Organisations now routinely gather citizen data. Benjamin Elliott|Unsplash
Potential for inaccuracy
A lot of effort has been made by the ONS to explore what it terms “census alternatives” and to understand their potential advantages and disadvantages.
However, assuming that the census is the gold standard of population statistics – not perfect, but with data that provides information on all neighbourhoods in the UK and their populations – then, without that standard, it becomes harder to calibrate other sources of data and ensure that what they measure is an accurate reflection of social patterns and trends.
Imagine, for example, that we used the national pupil database to estimate the ethnic composition of neighbourhoods. As it records which schools pupils attend and which ethnic group they belong to, this very rich source of data has been used to show that ethnic segregation – the possibility that different ethnic groups choose different schools from one another – is falling is England.
It also records where these pupils live, so has been used to calculate the percentages of pupils by ethnic group in any given neighbourhood. The obvious problem is this calculation applies only to those who are of school age. The less obvious problem is that the national pupil database does not include information on fee-charging schools. In other words, the data is contains is incomplete.
There are ways, of course, to weight (aka modify) data, and link it to other data, to improve the accuracy. And the ONS is unlikely to release anything it knows to be misleading. Generally, however, the more we zoom into such smaller data-sets, to explore neighbourhood-level patterns and differences, the more the possibility for inaccuracy increases.
The great strength of the census is that it provides geographically granular data that is hard to replicate through other sources (and, of course, doing so also encounters issues of personal data protection).
Conversely, the census’s weakness is that it is not temporally granular. It provides a lot of geographically detailed data about people and places, but that information is updated infrequently.
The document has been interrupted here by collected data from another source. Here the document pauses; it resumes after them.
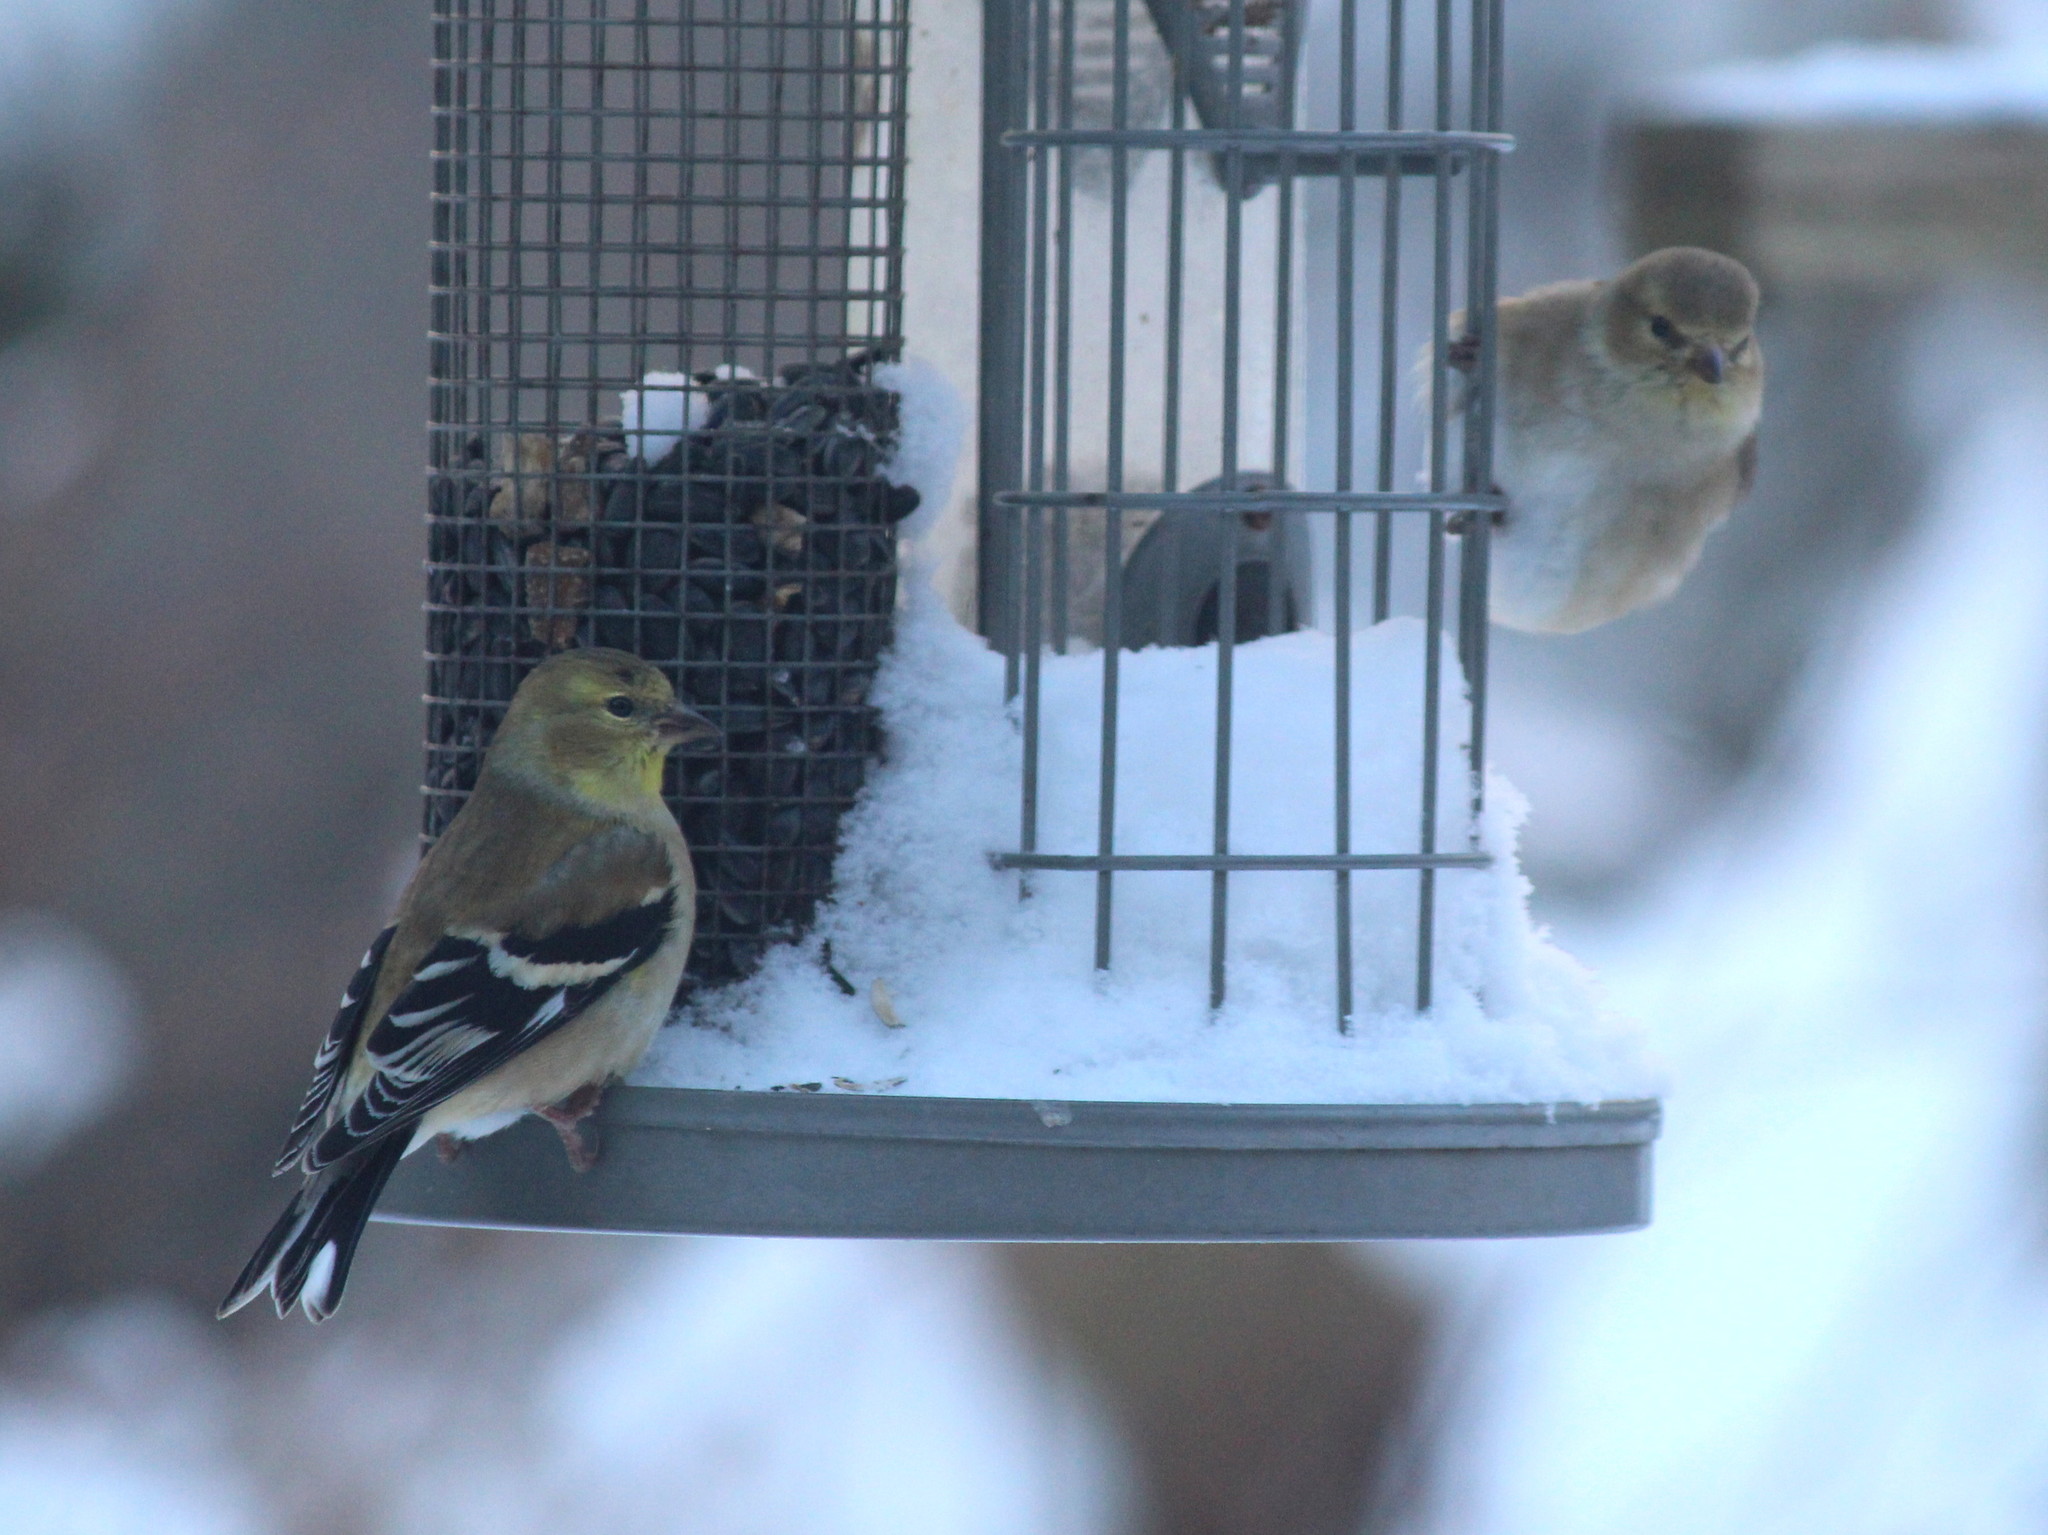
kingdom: Animalia
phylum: Chordata
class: Aves
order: Passeriformes
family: Fringillidae
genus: Spinus
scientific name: Spinus tristis
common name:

Census data is able to depict the nation at a granular level. Tomas Martinez|Unsplash
We could, of course, have both: a traditional census and a range of administrative and survey data to draw upon too. As a geographer, interested in detailed understandings of where people live, that is my preference.
This would not reduce the cost of the census, however. But there are social and economic costs in using data that lacks the geographical coverage that the census provides. Administrative data is good for measuring parts of the population, but it remains unclear whether those various parts come together well enough to sufficiently measure the whole.
Even if they do, data that is reliable for use at a national, regional or sub-regional scale does not automatically offer accurate portrayals of specific local and community conditions. I agree with the signatories of the open letter that the government has not convincingly argued for scrapping the census.